FINANCIAL STATEMENTS

FINANCIAL STATEMENTS

Not completed within six months – reportable irregularity or not?

There is currently a debate on whether the fact that a company’s annual financial statements are not completed within six months as per requirement in the Companies Act, No 71 of 2008 (“Companies Act”) is a reportable irregularity (“RI”) in terms of the Auditing Professions Act, No 26 of 2005 (“APA”), section 45 or a reportable irregularity in terms of the Companies Regulations, 2011, Regulation 29 to be reported by the independent reviewer.

The answer depends. The APA states in the definition section that a reportable irregularity is an unlawful act or omission committed by any person responsible for management of an entity which:

has caused or is likely to cause material financial loss to the entity or to any partner, member, shareholder, creditor or investor of the entity; or is fraudulent or amounts to theft; or represents a material breach of any fiduciary duty owed by such a person to the entity or any partner, member, shareholder, creditor or investor of the entity under any law applying to the entity or conduct or management thereof.
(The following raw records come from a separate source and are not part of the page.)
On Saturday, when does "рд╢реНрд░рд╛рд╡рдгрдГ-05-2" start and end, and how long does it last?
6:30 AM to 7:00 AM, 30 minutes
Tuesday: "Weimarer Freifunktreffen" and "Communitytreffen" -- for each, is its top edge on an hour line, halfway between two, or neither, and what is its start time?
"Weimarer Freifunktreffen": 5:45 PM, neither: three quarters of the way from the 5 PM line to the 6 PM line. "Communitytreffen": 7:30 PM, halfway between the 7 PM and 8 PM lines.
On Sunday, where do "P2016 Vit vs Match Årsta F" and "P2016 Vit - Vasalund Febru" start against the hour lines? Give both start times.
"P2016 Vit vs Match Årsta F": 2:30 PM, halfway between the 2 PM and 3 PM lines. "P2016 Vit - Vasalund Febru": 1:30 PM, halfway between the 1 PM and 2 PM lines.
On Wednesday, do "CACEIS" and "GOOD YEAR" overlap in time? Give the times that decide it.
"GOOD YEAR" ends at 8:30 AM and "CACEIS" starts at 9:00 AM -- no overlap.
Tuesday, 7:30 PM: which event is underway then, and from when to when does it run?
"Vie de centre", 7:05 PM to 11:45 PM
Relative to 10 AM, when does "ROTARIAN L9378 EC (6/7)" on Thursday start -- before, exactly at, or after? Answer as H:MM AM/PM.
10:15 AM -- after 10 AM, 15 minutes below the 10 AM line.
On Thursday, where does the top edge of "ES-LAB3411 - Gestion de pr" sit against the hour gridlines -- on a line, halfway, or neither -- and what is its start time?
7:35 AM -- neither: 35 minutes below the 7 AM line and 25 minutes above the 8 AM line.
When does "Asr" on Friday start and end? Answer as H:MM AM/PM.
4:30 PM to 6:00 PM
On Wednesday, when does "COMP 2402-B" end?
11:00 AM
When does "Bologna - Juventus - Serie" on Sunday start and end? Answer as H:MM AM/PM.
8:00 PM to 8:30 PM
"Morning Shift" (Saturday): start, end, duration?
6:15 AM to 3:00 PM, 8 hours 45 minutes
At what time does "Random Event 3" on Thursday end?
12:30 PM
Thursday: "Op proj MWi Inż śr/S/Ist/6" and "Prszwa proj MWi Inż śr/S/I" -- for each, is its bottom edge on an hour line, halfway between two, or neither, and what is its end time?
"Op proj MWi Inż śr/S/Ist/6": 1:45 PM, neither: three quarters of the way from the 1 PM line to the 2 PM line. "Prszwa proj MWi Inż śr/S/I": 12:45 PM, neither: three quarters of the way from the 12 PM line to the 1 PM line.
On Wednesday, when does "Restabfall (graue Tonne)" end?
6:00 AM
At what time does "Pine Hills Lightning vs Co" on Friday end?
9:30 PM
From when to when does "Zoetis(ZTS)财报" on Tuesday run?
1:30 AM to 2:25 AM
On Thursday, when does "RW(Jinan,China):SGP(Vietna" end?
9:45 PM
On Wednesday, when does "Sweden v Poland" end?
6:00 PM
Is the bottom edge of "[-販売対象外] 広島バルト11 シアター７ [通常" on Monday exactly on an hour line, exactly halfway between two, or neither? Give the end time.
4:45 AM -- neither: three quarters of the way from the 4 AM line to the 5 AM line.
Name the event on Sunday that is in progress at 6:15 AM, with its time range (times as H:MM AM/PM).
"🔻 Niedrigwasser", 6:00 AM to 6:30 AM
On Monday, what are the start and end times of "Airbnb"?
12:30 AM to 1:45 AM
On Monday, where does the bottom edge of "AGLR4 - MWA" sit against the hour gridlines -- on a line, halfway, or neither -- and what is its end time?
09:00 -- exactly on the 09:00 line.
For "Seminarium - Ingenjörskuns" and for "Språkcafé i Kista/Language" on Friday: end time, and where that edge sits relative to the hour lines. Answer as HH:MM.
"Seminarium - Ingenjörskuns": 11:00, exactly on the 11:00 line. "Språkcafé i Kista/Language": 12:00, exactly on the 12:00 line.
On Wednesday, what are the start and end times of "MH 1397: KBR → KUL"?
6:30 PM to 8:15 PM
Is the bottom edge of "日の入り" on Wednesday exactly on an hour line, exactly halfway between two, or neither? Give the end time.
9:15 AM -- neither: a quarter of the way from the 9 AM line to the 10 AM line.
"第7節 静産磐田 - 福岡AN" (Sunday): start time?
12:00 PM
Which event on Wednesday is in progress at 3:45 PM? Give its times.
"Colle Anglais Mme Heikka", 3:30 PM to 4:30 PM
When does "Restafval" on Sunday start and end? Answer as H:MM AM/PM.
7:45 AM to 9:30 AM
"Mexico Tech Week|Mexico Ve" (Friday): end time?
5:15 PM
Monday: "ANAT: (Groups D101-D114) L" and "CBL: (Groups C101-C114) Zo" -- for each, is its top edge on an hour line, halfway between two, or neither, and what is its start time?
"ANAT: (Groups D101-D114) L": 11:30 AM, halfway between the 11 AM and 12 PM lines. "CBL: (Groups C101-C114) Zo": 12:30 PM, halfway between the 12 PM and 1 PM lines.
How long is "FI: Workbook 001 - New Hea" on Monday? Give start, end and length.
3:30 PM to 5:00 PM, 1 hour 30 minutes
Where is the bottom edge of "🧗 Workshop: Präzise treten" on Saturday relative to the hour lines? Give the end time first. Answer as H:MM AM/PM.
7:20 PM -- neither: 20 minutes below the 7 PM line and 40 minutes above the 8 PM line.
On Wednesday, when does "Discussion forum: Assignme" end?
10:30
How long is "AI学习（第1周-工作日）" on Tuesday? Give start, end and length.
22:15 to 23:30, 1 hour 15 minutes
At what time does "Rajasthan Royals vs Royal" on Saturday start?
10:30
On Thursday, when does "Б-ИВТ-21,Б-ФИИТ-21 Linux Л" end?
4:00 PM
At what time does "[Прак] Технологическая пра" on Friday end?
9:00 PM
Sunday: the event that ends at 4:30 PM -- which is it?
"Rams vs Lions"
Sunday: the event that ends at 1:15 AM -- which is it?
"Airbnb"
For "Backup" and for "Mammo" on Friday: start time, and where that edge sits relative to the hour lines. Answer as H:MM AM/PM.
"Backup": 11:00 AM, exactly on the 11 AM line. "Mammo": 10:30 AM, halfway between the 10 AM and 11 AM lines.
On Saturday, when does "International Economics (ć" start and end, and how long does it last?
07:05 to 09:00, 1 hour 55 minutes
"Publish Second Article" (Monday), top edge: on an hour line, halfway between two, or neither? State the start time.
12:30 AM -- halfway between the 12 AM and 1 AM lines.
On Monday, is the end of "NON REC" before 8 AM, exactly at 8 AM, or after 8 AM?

The Companies Regulations, Regulation 29 have a similar, but not exactly the same, definition for a reportable irregularity to be reported by an independent reviewer. A RI means any act or omission committed by any person responsible for management of a company, which-

unlawfully has caused or is likely to cause or is likely to cause material financial loss to the company or to any member, shareholder, creditor or investor of the company in respect of his, her or its dealing with the entity; or

is fraudulent or amounts to theft; or

causes or had caused the company to trade under insolvent circumstances

The Companies Act requires in section 30(1) that the annual financial statements of companies must be prepared within six months after year end. Section 30(3) of the Companies Act then states that the annual financial statements must include an auditor’s report if the statements are audited.

In practice in many instances the annual financial statements, including the audit or review report, is not completed within six months due to a variety of reasons.

The question has arisen whether the fact that the annual financial statements are not completed within six months is a reportable irregularity that must be reported in terms of section 45 of the APA to IRBA or Regulation 29 of the Companies Act to CIPC.

UNFORTUNATELY THERE IS NO STANDARD ANSWER TO THIS QUESTION.

The guidance available to registered auditors is the guide. Reportable irregularities: A Guide for Registered Auditors, issued by IRBA. The Reportable irregularities Guide does contain the principles that auditors should consider when they are evaluating whether the fact that annual financial statements are not completed within six months is a reportable irregularity or not. As there is no other guidance available to independent reviewers they can possibly consider the IRBA guidance or they will have to take a decision on what principles will be considered in making this decision.

Where the annual financial statements are not completed within six months, an auditor or independent reviewer will be required to consider if the relevant definition of an RI is met, which will depend on the specific situation that the company is facing and that the auditor or independent reviewer identifies.

Auditors/independent reviewers must ensure that they document the process that they follow in considering whether they believe the fact that the annual financial statements is not completed within six months is a reportable irregularity or not. This documentation will be crucial should the decision by the auditor/independent reviewers ever be investigated or questioned.